Would Gnocci stand up as a subsitute for dumplings in a pot of Chicken and Dumpling soup?

It's that time of year again for Chix and Dumplings. I simply cannot make my dumplings come out right.

But I make a nice Gnocci!

Thanks, Eric Austin Tx.


----------



## CraigC (Nov 10, 2016)

giggler said:


> Would Gnocci stand up as a subsitute for dumplings in a pot of Chicken and Dumpling soup?
> 
> It's that time of year again for Chix and Dumplings. I simply cannot make my dumplings come out right.
> 
> ...



Not sure since gnocchi is generally cooked in large amounts of salted water, with nothing else to bump into but each other. In a soup with less liquid and other ingredients they might not cook properly. If you cooked them separately and then added them like a garnish, it would probably work.


----------



## GotGarlic (Nov 10, 2016)

It will work great. I've made a copycat version of Olive Garden's Chicken and Gnocchi Soup and it's very good. 
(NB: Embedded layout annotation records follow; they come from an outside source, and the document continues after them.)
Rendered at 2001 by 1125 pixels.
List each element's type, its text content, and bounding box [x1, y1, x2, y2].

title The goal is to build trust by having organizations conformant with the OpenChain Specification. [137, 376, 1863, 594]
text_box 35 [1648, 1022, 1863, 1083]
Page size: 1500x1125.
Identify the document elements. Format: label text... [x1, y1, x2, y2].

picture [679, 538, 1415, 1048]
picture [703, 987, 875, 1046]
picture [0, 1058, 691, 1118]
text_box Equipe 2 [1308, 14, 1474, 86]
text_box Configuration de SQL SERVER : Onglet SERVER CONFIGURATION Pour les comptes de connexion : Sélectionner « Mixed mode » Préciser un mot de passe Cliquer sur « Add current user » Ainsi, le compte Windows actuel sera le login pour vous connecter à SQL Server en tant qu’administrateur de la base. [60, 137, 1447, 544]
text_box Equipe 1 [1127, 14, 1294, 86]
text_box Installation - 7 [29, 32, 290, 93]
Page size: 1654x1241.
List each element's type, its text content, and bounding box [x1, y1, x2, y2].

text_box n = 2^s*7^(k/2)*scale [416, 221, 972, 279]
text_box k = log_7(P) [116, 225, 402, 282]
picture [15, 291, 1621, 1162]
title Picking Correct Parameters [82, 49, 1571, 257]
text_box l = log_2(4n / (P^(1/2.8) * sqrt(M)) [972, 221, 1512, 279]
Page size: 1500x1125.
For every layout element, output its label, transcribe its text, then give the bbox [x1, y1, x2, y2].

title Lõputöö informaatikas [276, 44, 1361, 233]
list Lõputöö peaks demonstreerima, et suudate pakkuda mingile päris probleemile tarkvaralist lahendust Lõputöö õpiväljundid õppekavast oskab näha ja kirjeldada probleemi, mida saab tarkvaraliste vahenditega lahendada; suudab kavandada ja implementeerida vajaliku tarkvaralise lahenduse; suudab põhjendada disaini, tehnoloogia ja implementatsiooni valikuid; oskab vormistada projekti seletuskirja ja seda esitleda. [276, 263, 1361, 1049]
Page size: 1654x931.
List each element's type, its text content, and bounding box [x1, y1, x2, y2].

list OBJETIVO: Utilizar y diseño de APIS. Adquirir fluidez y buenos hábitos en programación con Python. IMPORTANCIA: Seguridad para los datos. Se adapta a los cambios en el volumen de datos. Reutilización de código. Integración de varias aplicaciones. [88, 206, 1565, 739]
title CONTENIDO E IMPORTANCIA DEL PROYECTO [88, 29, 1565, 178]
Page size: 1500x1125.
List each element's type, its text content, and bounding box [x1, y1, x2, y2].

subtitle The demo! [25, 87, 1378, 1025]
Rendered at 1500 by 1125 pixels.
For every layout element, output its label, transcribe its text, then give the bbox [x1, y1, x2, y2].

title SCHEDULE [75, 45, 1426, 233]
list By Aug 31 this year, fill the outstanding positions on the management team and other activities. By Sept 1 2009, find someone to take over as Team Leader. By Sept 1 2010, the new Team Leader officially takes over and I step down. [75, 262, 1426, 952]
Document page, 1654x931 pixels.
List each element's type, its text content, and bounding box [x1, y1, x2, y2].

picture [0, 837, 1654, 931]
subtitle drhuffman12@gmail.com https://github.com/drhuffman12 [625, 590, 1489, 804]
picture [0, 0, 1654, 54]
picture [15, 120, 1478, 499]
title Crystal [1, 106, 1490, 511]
http://www.copykat.com/2010/02/28/olive-garden-chicken-and-gnocchi-soup/


----------



## GA Home Cook (Nov 10, 2016)

I do the same Copy cat that GG mentioned.  I also par boil my gnocchi in chicken stock to give it more flavor.


----------



## letscook (Nov 10, 2016)

I put them in my beef stew sometimes works great


----------



## RPCookin (Nov 10, 2016)

Not tnt yet, but I copied a chicken and dumpling recipe last week for the slow cooker that uses Poppin' Fresh biscuit dough for the dumplings.  It says to roll them out fairly thin and cut into strips and add to the pot for the last hour (cooking on high in the Crock Pot) at the same time you add 2 cups of frozen veggies.


----------



## medtran49 (Nov 10, 2016)

RPCookin said:


> Not tnt yet, but I copied a chicken and dumpling recipe last week for the slow cooker that uses Poppin' Fresh biscuit dough for the dumplings. It says to roll them out fairly thin and cut into strips and add to the pot for the last hour (cooking on high in the Crock Pot) at the same time you add 2 cups of frozen veggies.


 
A sister of a friend of mine does that.  The whole family absolutely LOVES her dumplings, and nobody knows but the sisters (and me obviously).


----------



## Sir_Loin_of_Beef (Nov 10, 2016)

I've never used gnocchi in soup, but I make a mean tortellini beef stew and they hold up very well.


----------



## Andy M. (Nov 10, 2016)

I don't think there would be a problem either.  They don't have to be in the soup for the entire cooking time.  Just add them towards the end so they cook through.


----------



## CharlieD (Nov 10, 2016)

Should not be problem at all. Especially in a chicken soup, perfect.


----------